• [What this task involves] Write out every line of the data below exactly as it stands, leaving out the picture markers.

Stored records:
☆ ☆ ☆

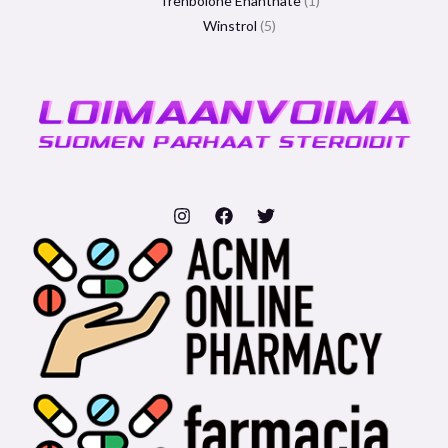
Trenbolone Enanthate
1
Winstrol
5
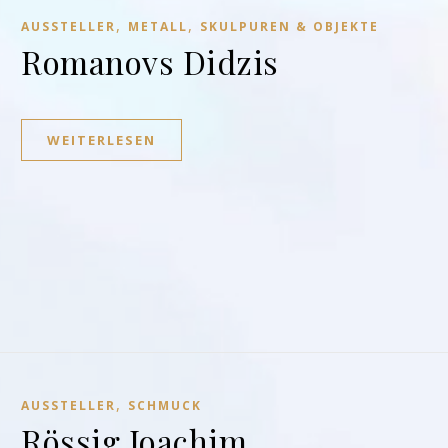
,
,
AUSSTELLER
METALL
SKULPUREN & OBJEKTE
Romanovs Didzis
WEITERLESEN
,
AUSSTELLER
SCHMUCK
Rössig Joachim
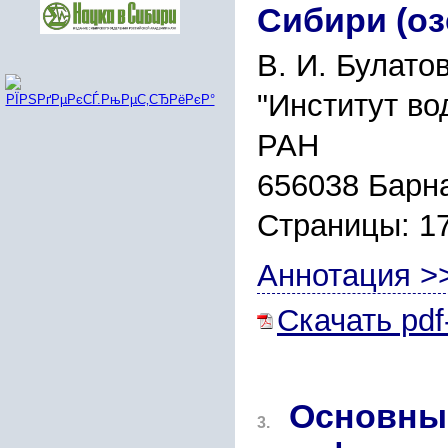
Сибири (оз
В. И. Булато
"Институт во
РАН
656038 Барна
Страницы: 1
Аннотация >
Скачать pdf
Основные
3.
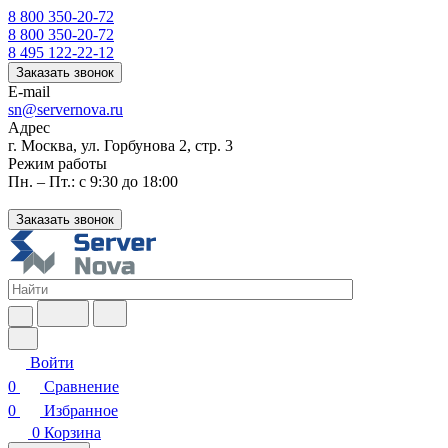
8 800 350-20-72
8 800 350-20-72
8 495 122-22-12
Заказать звонок
E-mail
sn@servernova.ru
Адрес
г. Москва, ул. Горбунова 2, стр. 3
Режим работы
Пн. – Пт.: с 9:30 до 18:00
Заказать звонок
Войти
0
Сравнение
0
Избранное
0
Корзина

☆ ☆ ☆

• [Solution to the problem]
Trenbolone Enanthate
1
Winstrol
5
,
,
AUSSTELLER
METALL
SKULPUREN & OBJEKTE
Romanovs Didzis
WEITERLESEN
,
AUSSTELLER
SCHMUCK
Rössig Joachim
Сибири (оз
В. И. Булато
"Институт во
РАН
656038 Барна
Страницы: 1
Аннотация >
Скачать pdf
Основные
3.
8 800 350-20-72
8 800 350-20-72
8 495 122-22-12
Заказать звонок
E-mail
sn@servernova.ru
Адрес
г. Москва, ул. Горбунова 2, стр. 3
Режим работы
Пн. – Пт.: с 9:30 до 18:00
Заказать звонок
Войти
0
Сравнение
0
Избранное
0
Корзина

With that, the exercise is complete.